Tu gran sabiduría conoce mejor que mis pobres conocimientos, los muchos y grandes tratados que los santos Padres escribieron para doctrina, exhortación y consuelo de santas mujeres, poniendo en ello todo cuidado y diligencia. Por eso, en los primeros y ya lejanos días de mi conversión, mi sorpresa y confusión no fueron pequeñas al ver que ni la reverencia a Dios ni el amor mutuo, ni el ejemplo de los santos Padres te movió a intentar consolar a quien, como yo, fluctuaba en un mar de tristeza, ya fuera por palabra directa, cuando estaba contigo, ya por carta. Has de saber que te encuentras obligado a mí por un lazo tanto más fuerte, cuanto más estrecha es la unión del sacramento nupcial que nos une. Lo que te hace tan cercano a mí, como es patente a todos por el amor sin límites con que siempre te amé.
Tú sabes, amado mío —y todos saben también— lo mucho que he perdido al perderte a ti. Y cómo la mala fortuna —valiéndose de la mayor y por todos conocida traición— me robó mi mismo ser al hurtarme de ti. Y sabes, también, cómo mi dolor por mí es incomparablemente menor, por la forma en que se realizó. Así pues, cuanto mayor es la causa del dolor, mayores remedios se han de poner para llevar el consuelo. No ciertamente por ningún otro, sino por ti mismo. Si tú sólo eres la causa del dolor, también has de ser tú sólo para darme la gracia del consuelo. Tú eres el único capaz de entristecerme y también el único que puede traerme la alegría o la confortación. Tú sólo tienes tan gran deuda que pagarme, precisamente en el momento en que estoy dispuesta a realizar lo que mandes, pues no pudiendo ofenderte en nada, estaría dispuesta —si tú me lo mandas— a perderme a mí misma. Hay todavía más —aunque extrañe decirlo—. El amor me llevó a tal locura, que me arrebató lo que más quería y sin esperanza de recuperarlo, pues obedeciendo al instante tu mandato, cambié mi hábito junto con mi pensamiento. Quería demostrarte con ello que tú eras el único dueño de mi cuerpo y de mi voluntad.

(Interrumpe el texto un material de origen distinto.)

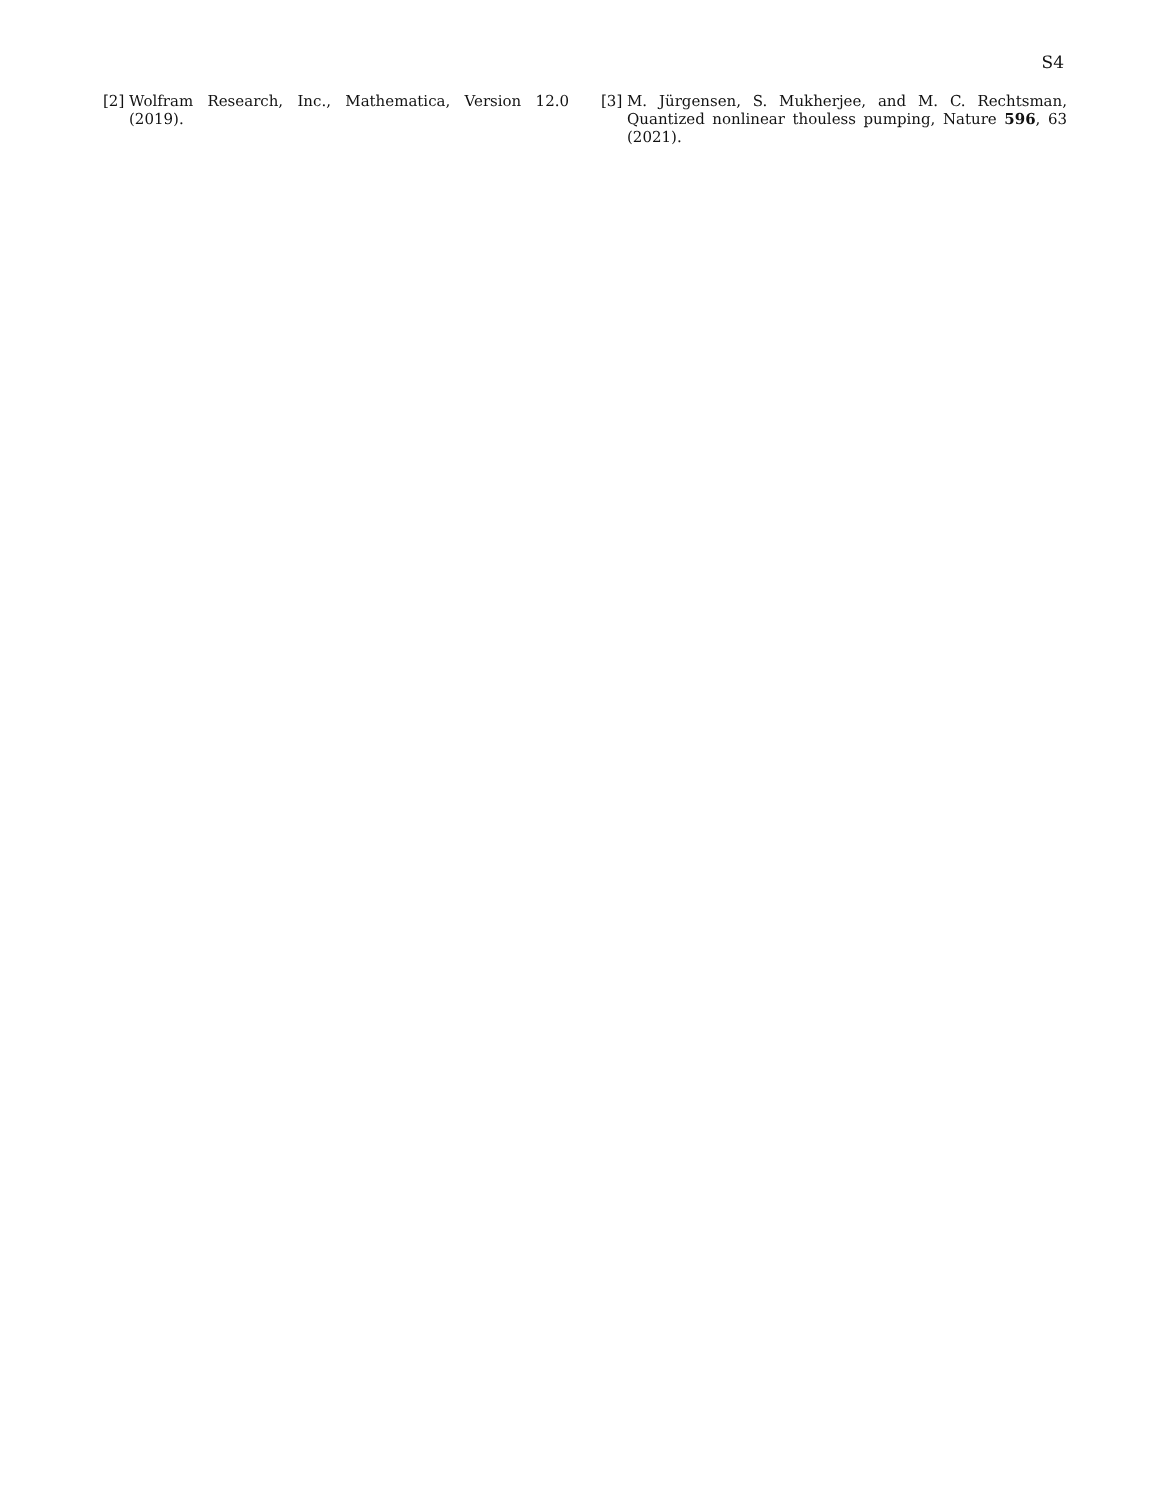S4
[2] Wolfram Research, Inc., Mathematica, Version 12.0 (2019).
[3] M. Jürgensen, S. Mukherjee, and M. C. Rechtsman, Quantized nonlinear thouless pumping, Nature 596, 63 (2021).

Dios sabe que nunca busqué en ti nada más que a ti mismo. Te quería simplemente a ti, no a tus cosas. No esperaba los beneficios del matrimonio, ni dote alguna. Finalmente, nunca busqué satisfacer mis caprichos y deseos, sino —como tú sabes— los tuyos. El nombre de esposa parece ser más santo y más vinculante, pero para mí la palabra más dulce es la de amiga y, si no te molesta, la de concubina o meretriz. Tan convencida estaba de que cuanto más me humillara por ti, más grata sería a tus ojos y también causaría menos daño al brillo de tu gloria.
Tú mismo no te olvidaste del todo de estas pruebas en la carta de consuelo al amigo, a la que me he referido un poco más arriba. En ella no juzgaste indigno exponer algunas razones que yo te daba para disuadirte de un matrimonio desgraciado. Pero dejaste en el tintero la mayoría de los argumentos que yo te di y en los que prefería el amor al matrimonio y la libertad al vínculo conyugal. Dios me es testigo de que, si Augusto —emperador del mundo entero— quisiera honrarme con el matrimonio y me diera la posesión, de por vida, de toda la tierra, sería para mí más honroso y preferiría ser llamada tu ramera, que su emperatriz.

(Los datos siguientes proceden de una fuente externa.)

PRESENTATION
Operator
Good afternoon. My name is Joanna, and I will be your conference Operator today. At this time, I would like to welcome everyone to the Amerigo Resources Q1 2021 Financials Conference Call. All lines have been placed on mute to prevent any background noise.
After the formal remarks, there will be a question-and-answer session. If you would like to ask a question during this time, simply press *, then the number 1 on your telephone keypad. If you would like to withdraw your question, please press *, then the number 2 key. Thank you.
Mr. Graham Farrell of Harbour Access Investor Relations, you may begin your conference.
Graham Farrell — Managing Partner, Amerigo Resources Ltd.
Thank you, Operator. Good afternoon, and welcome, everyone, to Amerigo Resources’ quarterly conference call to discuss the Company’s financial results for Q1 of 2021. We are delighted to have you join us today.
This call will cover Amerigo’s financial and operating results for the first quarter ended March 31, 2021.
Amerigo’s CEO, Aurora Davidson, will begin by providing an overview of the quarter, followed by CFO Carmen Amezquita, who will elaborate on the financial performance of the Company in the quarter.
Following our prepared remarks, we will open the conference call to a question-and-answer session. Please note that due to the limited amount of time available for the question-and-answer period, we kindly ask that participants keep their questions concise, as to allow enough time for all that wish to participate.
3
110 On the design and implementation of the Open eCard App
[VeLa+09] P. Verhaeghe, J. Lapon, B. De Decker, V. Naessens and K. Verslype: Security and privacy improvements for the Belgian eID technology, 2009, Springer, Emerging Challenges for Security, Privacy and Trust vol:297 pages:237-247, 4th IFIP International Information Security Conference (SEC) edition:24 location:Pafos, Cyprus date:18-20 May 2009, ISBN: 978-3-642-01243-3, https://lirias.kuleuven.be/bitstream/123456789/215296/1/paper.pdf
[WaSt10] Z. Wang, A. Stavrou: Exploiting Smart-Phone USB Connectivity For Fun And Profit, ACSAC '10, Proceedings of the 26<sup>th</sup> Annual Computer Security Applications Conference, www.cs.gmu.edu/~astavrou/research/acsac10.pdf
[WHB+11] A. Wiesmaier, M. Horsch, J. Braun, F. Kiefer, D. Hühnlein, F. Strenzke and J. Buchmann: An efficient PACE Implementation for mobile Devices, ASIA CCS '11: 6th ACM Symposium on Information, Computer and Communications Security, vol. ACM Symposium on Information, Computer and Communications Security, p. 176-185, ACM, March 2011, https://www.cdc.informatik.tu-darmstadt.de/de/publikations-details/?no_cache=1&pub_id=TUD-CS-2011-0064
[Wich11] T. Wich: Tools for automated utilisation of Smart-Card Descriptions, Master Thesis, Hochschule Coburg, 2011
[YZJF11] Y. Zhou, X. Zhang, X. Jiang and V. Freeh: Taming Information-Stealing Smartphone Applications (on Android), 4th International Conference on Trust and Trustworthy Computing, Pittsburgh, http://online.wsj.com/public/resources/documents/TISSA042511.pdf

No es más digno un hombre por ser más rico o más poderoso. Esto depende de la fortuna, aquello de la virtud. La mujer ha de comprender que si se casa con más alegría con un hombre rico que con un hombre pobre y quiere a su marido más por sus cosas que por él mismo, está mostrando ser una mercancía. Cualquier mujer que va al matrimonio con esta concupiscencia merece un sueldo, no gratitud. Se sabe que persigue las cosas, no al hombre y, si pudiera, se vendería al más rico. Así de claro aparece en el diálogo del socrático Esquines entre Aspasia, Jenofonte y su esposa. Después de haber expuesto la primera sus razones y —con ánimo de llegar a una reconciliación entre ellos— termina con estas palabras: «Si os convencéis de que no hay en la tierra hombre mejor ni mujer más digna que vosotros dos, buscaréis siempre lo que juzguéis lo mejor de todo: ser el marido de la mejor de las mujeres y la mujer del mejor de los maridos».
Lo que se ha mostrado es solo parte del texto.